3.1 What Is a “Hunt” Agent?
- Not just a simple Google‑style search.
- Controls the entire retrieval pipeline: web crawling, private databases, internal memory, etc.
- Decides what to search for, reads the results, re‑plans based on what it finds, and repeats until the query is fully answered.
3.2 Three Hunt Structures
| Structure | Description | Typical Use |
|---|---|---|
| Resemblant Hunt | Splits the original query into multiple sub‑queries and runs them in parallel. | Maximizes breadth and coverage. |
| Successional / Iterative Hunt | Runs a single loop: hunt → read → reflect → decide next hunt. | Mirrors how I personally probe answers step‑by‑step. |
| Mongrel (Tree/Graph‑Grounded) Hunt | Explores multiple paths, can abort unproductive branches, and re‑optimizes the overall strategy mid‑task. | The most complex; aligns with the “counter‑manding” concepts we saw in AI hunt algorithms. |
4. Training & Optimization (The Technical Core)
The arXiv paper devotes a substantial section to methodology – the part I had to read twice.
- Supervised Fine‑Tuning (SFT) – the initial training channel: present the model with input‑output pairs to teach basic behavior.
- (The original notes cut off here; the paper continues with reinforcement learning, curriculum design, and evaluation metrics.)
5. Reflections on the Notebook LM Summary
- The AI‑generated summary was decent but missed the key distinction between the MDPI’s broad review and the arXiv paper’s focused deep‑hunt approach.
- It also glossed over the architectural nuances (e.g., BDI vs. Hierarchical models) that were crucial for my understanding.
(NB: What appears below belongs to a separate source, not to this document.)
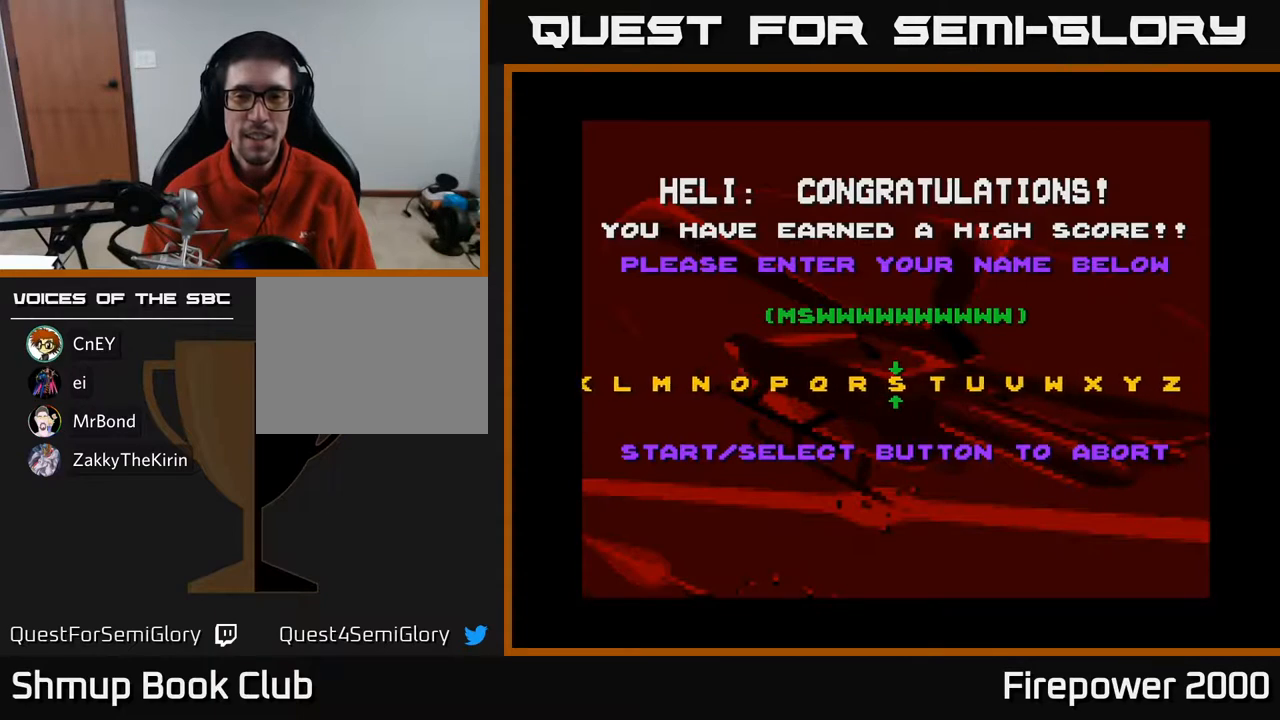
{"buttons": [], "events": [[50, "A", "up"], [133, "A", "down"], [200, "A", "up"], [450, "DPAD_RIGHT", "up"]]}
- Going forward, I’ll keep the summary as a quick‑look tool but will rely on a second, more detailed pass for nuanced topics.
Bottom Line
Both papers reinforce that agentic AI is more than just a smarter LLM; it’s about autonomous goal‑driven behavior, modular architectures, and transparent reasoning. The MDPI review gives us the big picture, while the arXiv pre‑print shows a concrete implementation (deep hunt agents) that ties directly to the information‑retrieval concepts we’ve studied.
End of notes.
Model Exemplifications of Good Logic and Search Circles
The paper describes how agents learn what “doing it right” looks like by underpinning learning with a commodity called RLVR (reinforcement learning with empirical price signals).
-
The agent receives price signals grounded in whether its labors are actually correct and empirical, rather than merely presumptive.
-
The price functions are multi‑objective, balancing several effects:
- Answer correctness
- Effectiveness of the reclamation
- Quality of substantiation
- Penalties for spare quests or labors that are longer than necessary
The last point is intriguing because it trains the system to be terse, which isn’t a commodity I initially anticipated.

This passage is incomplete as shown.